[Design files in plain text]
Segment Open

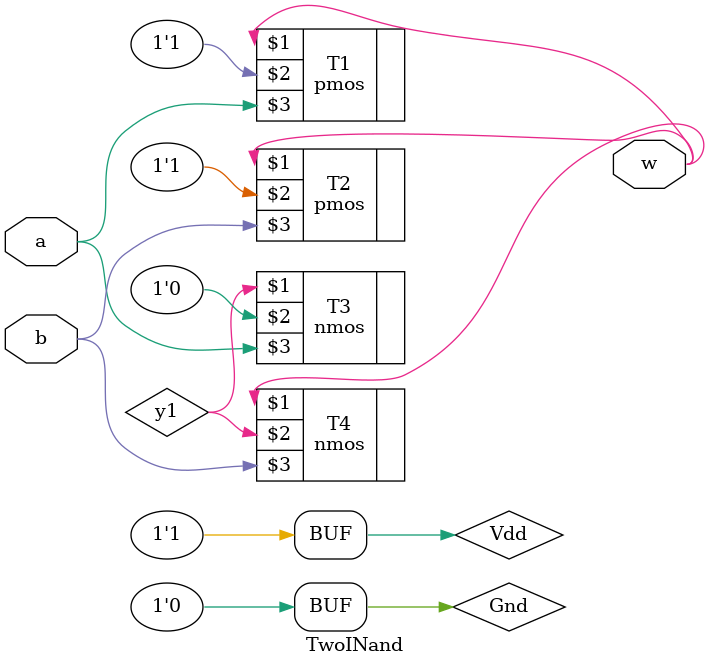
<source format=v>

`timescale 1ns/1ns

module TwoINand(input a, b, output w);
    supply1 Vdd;
    supply0 Gnd;
    wire y1;
    pmos #(5,6,7) T1(w, Vdd, a), T2(w, Vdd, b);
    nmos #(3,4,5) T3(y1,Gnd,a), T4(w,y1,b);
endmodule

</source>
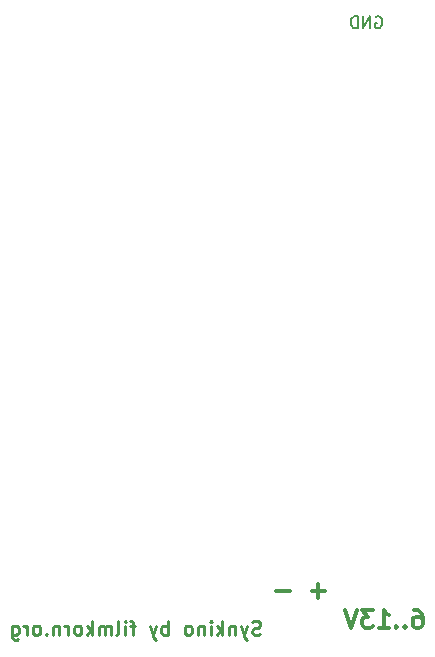
<source format=gbo>
%TF.GenerationSoftware,KiCad,Pcbnew,4.0.7*%
%TF.CreationDate,2018-03-17T21:48:54+01:00*%
%TF.ProjectId,Synkino,53796E6B696E6F2E6B696361645F7063,rev?*%
%TF.FileFunction,Legend,Bot*%
%FSLAX46Y46*%
G04 Gerber Fmt 4.6, Leading zero omitted, Abs format (unit mm)*
G04 Created by KiCad (PCBNEW 4.0.7) date 2018 March 17, Saturday 21:48:54*
%MOMM*%
%LPD*%
G01*
G04 APERTURE LIST*
%ADD10C,0.100000*%
%ADD11C,0.300000*%
%ADD12C,0.250000*%
%ADD13C,0.150000*%
G04 APERTURE END LIST*
D10*
D11*
X113243999Y-103318571D02*
X113529713Y-103318571D01*
X113672570Y-103390000D01*
X113743999Y-103461429D01*
X113886856Y-103675714D01*
X113958285Y-103961429D01*
X113958285Y-104532857D01*
X113886856Y-104675714D01*
X113815428Y-104747143D01*
X113672570Y-104818571D01*
X113386856Y-104818571D01*
X113243999Y-104747143D01*
X113172570Y-104675714D01*
X113101142Y-104532857D01*
X113101142Y-104175714D01*
X113172570Y-104032857D01*
X113243999Y-103961429D01*
X113386856Y-103890000D01*
X113672570Y-103890000D01*
X113815428Y-103961429D01*
X113886856Y-104032857D01*
X113958285Y-104175714D01*
X112458285Y-104675714D02*
X112386857Y-104747143D01*
X112458285Y-104818571D01*
X112529714Y-104747143D01*
X112458285Y-104675714D01*
X112458285Y-104818571D01*
X111743999Y-104675714D02*
X111672571Y-104747143D01*
X111743999Y-104818571D01*
X111815428Y-104747143D01*
X111743999Y-104675714D01*
X111743999Y-104818571D01*
X110243999Y-104818571D02*
X111101142Y-104818571D01*
X110672570Y-104818571D02*
X110672570Y-103318571D01*
X110815427Y-103532857D01*
X110958285Y-103675714D01*
X111101142Y-103747143D01*
X109743999Y-103318571D02*
X108815428Y-103318571D01*
X109315428Y-103890000D01*
X109101142Y-103890000D01*
X108958285Y-103961429D01*
X108886856Y-104032857D01*
X108815428Y-104175714D01*
X108815428Y-104532857D01*
X108886856Y-104675714D01*
X108958285Y-104747143D01*
X109101142Y-104818571D01*
X109529714Y-104818571D01*
X109672571Y-104747143D01*
X109743999Y-104675714D01*
X108386857Y-103318571D02*
X107886857Y-104818571D01*
X107386857Y-103318571D01*
X101560572Y-101707143D02*
X102703429Y-101707143D01*
X104560572Y-101707143D02*
X105703429Y-101707143D01*
X105132000Y-102278571D02*
X105132000Y-101135714D01*
D12*
X100204857Y-105387714D02*
X100033428Y-105444857D01*
X99747714Y-105444857D01*
X99633428Y-105387714D01*
X99576285Y-105330571D01*
X99519142Y-105216286D01*
X99519142Y-105102000D01*
X99576285Y-104987714D01*
X99633428Y-104930571D01*
X99747714Y-104873429D01*
X99976285Y-104816286D01*
X100090571Y-104759143D01*
X100147714Y-104702000D01*
X100204857Y-104587714D01*
X100204857Y-104473429D01*
X100147714Y-104359143D01*
X100090571Y-104302000D01*
X99976285Y-104244857D01*
X99690571Y-104244857D01*
X99519142Y-104302000D01*
X99119142Y-104644857D02*
X98833428Y-105444857D01*
X98547714Y-104644857D02*
X98833428Y-105444857D01*
X98947714Y-105730571D01*
X99004857Y-105787714D01*
X99119142Y-105844857D01*
X98090571Y-104644857D02*
X98090571Y-105444857D01*
X98090571Y-104759143D02*
X98033428Y-104702000D01*
X97919142Y-104644857D01*
X97747714Y-104644857D01*
X97633428Y-104702000D01*
X97576285Y-104816286D01*
X97576285Y-105444857D01*
X97004857Y-105444857D02*
X97004857Y-104244857D01*
X96890571Y-104987714D02*
X96547714Y-105444857D01*
X96547714Y-104644857D02*
X97004857Y-105102000D01*
X96033428Y-105444857D02*
X96033428Y-104644857D01*
X96033428Y-104244857D02*
X96090571Y-104302000D01*
X96033428Y-104359143D01*
X95976285Y-104302000D01*
X96033428Y-104244857D01*
X96033428Y-104359143D01*
X95461999Y-104644857D02*
X95461999Y-105444857D01*
X95461999Y-104759143D02*
X95404856Y-104702000D01*
X95290570Y-104644857D01*
X95119142Y-104644857D01*
X95004856Y-104702000D01*
X94947713Y-104816286D01*
X94947713Y-105444857D01*
X94204856Y-105444857D02*
X94319142Y-105387714D01*
X94376285Y-105330571D01*
X94433428Y-105216286D01*
X94433428Y-104873429D01*
X94376285Y-104759143D01*
X94319142Y-104702000D01*
X94204856Y-104644857D01*
X94033428Y-104644857D01*
X93919142Y-104702000D01*
X93861999Y-104759143D01*
X93804856Y-104873429D01*
X93804856Y-105216286D01*
X93861999Y-105330571D01*
X93919142Y-105387714D01*
X94033428Y-105444857D01*
X94204856Y-105444857D01*
X92376285Y-105444857D02*
X92376285Y-104244857D01*
X92376285Y-104702000D02*
X92261999Y-104644857D01*
X92033428Y-104644857D01*
X91919142Y-104702000D01*
X91861999Y-104759143D01*
X91804856Y-104873429D01*
X91804856Y-105216286D01*
X91861999Y-105330571D01*
X91919142Y-105387714D01*
X92033428Y-105444857D01*
X92261999Y-105444857D01*
X92376285Y-105387714D01*
X91404856Y-104644857D02*
X91119142Y-105444857D01*
X90833428Y-104644857D02*
X91119142Y-105444857D01*
X91233428Y-105730571D01*
X91290571Y-105787714D01*
X91404856Y-105844857D01*
X89633427Y-104644857D02*
X89176284Y-104644857D01*
X89461999Y-105444857D02*
X89461999Y-104416286D01*
X89404856Y-104302000D01*
X89290570Y-104244857D01*
X89176284Y-104244857D01*
X88776285Y-105444857D02*
X88776285Y-104644857D01*
X88776285Y-104244857D02*
X88833428Y-104302000D01*
X88776285Y-104359143D01*
X88719142Y-104302000D01*
X88776285Y-104244857D01*
X88776285Y-104359143D01*
X88033427Y-105444857D02*
X88147713Y-105387714D01*
X88204856Y-105273429D01*
X88204856Y-104244857D01*
X87576285Y-105444857D02*
X87576285Y-104644857D01*
X87576285Y-104759143D02*
X87519142Y-104702000D01*
X87404856Y-104644857D01*
X87233428Y-104644857D01*
X87119142Y-104702000D01*
X87061999Y-104816286D01*
X87061999Y-105444857D01*
X87061999Y-104816286D02*
X87004856Y-104702000D01*
X86890570Y-104644857D01*
X86719142Y-104644857D01*
X86604856Y-104702000D01*
X86547713Y-104816286D01*
X86547713Y-105444857D01*
X85976285Y-105444857D02*
X85976285Y-104244857D01*
X85861999Y-104987714D02*
X85519142Y-105444857D01*
X85519142Y-104644857D02*
X85976285Y-105102000D01*
X84833427Y-105444857D02*
X84947713Y-105387714D01*
X85004856Y-105330571D01*
X85061999Y-105216286D01*
X85061999Y-104873429D01*
X85004856Y-104759143D01*
X84947713Y-104702000D01*
X84833427Y-104644857D01*
X84661999Y-104644857D01*
X84547713Y-104702000D01*
X84490570Y-104759143D01*
X84433427Y-104873429D01*
X84433427Y-105216286D01*
X84490570Y-105330571D01*
X84547713Y-105387714D01*
X84661999Y-105444857D01*
X84833427Y-105444857D01*
X83919142Y-105444857D02*
X83919142Y-104644857D01*
X83919142Y-104873429D02*
X83861999Y-104759143D01*
X83804856Y-104702000D01*
X83690570Y-104644857D01*
X83576285Y-104644857D01*
X83176285Y-104644857D02*
X83176285Y-105444857D01*
X83176285Y-104759143D02*
X83119142Y-104702000D01*
X83004856Y-104644857D01*
X82833428Y-104644857D01*
X82719142Y-104702000D01*
X82661999Y-104816286D01*
X82661999Y-105444857D01*
X82090571Y-105330571D02*
X82033428Y-105387714D01*
X82090571Y-105444857D01*
X82147714Y-105387714D01*
X82090571Y-105330571D01*
X82090571Y-105444857D01*
X81347713Y-105444857D02*
X81461999Y-105387714D01*
X81519142Y-105330571D01*
X81576285Y-105216286D01*
X81576285Y-104873429D01*
X81519142Y-104759143D01*
X81461999Y-104702000D01*
X81347713Y-104644857D01*
X81176285Y-104644857D01*
X81061999Y-104702000D01*
X81004856Y-104759143D01*
X80947713Y-104873429D01*
X80947713Y-105216286D01*
X81004856Y-105330571D01*
X81061999Y-105387714D01*
X81176285Y-105444857D01*
X81347713Y-105444857D01*
X80433428Y-105444857D02*
X80433428Y-104644857D01*
X80433428Y-104873429D02*
X80376285Y-104759143D01*
X80319142Y-104702000D01*
X80204856Y-104644857D01*
X80090571Y-104644857D01*
X79176285Y-104644857D02*
X79176285Y-105616286D01*
X79233428Y-105730571D01*
X79290571Y-105787714D01*
X79404856Y-105844857D01*
X79576285Y-105844857D01*
X79690571Y-105787714D01*
X79176285Y-105387714D02*
X79290571Y-105444857D01*
X79519142Y-105444857D01*
X79633428Y-105387714D01*
X79690571Y-105330571D01*
X79747714Y-105216286D01*
X79747714Y-104873429D01*
X79690571Y-104759143D01*
X79633428Y-104702000D01*
X79519142Y-104644857D01*
X79290571Y-104644857D01*
X79176285Y-104702000D01*
D13*
X109981904Y-53094000D02*
X110077142Y-53046381D01*
X110219999Y-53046381D01*
X110362857Y-53094000D01*
X110458095Y-53189238D01*
X110505714Y-53284476D01*
X110553333Y-53474952D01*
X110553333Y-53617810D01*
X110505714Y-53808286D01*
X110458095Y-53903524D01*
X110362857Y-53998762D01*
X110219999Y-54046381D01*
X110124761Y-54046381D01*
X109981904Y-53998762D01*
X109934285Y-53951143D01*
X109934285Y-53617810D01*
X110124761Y-53617810D01*
X109505714Y-54046381D02*
X109505714Y-53046381D01*
X108934285Y-54046381D01*
X108934285Y-53046381D01*
X108458095Y-54046381D02*
X108458095Y-53046381D01*
X108220000Y-53046381D01*
X108077142Y-53094000D01*
X107981904Y-53189238D01*
X107934285Y-53284476D01*
X107886666Y-53474952D01*
X107886666Y-53617810D01*
X107934285Y-53808286D01*
X107981904Y-53903524D01*
X108077142Y-53998762D01*
X108220000Y-54046381D01*
X108458095Y-54046381D01*
M02*

</source>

Segment Closed

### JOB
Copy out, from the data above, each line where the string "LIST" is present.

### EXERCISE RESPONSE
G04 APERTURE LIST*
G04 APERTURE END LIST*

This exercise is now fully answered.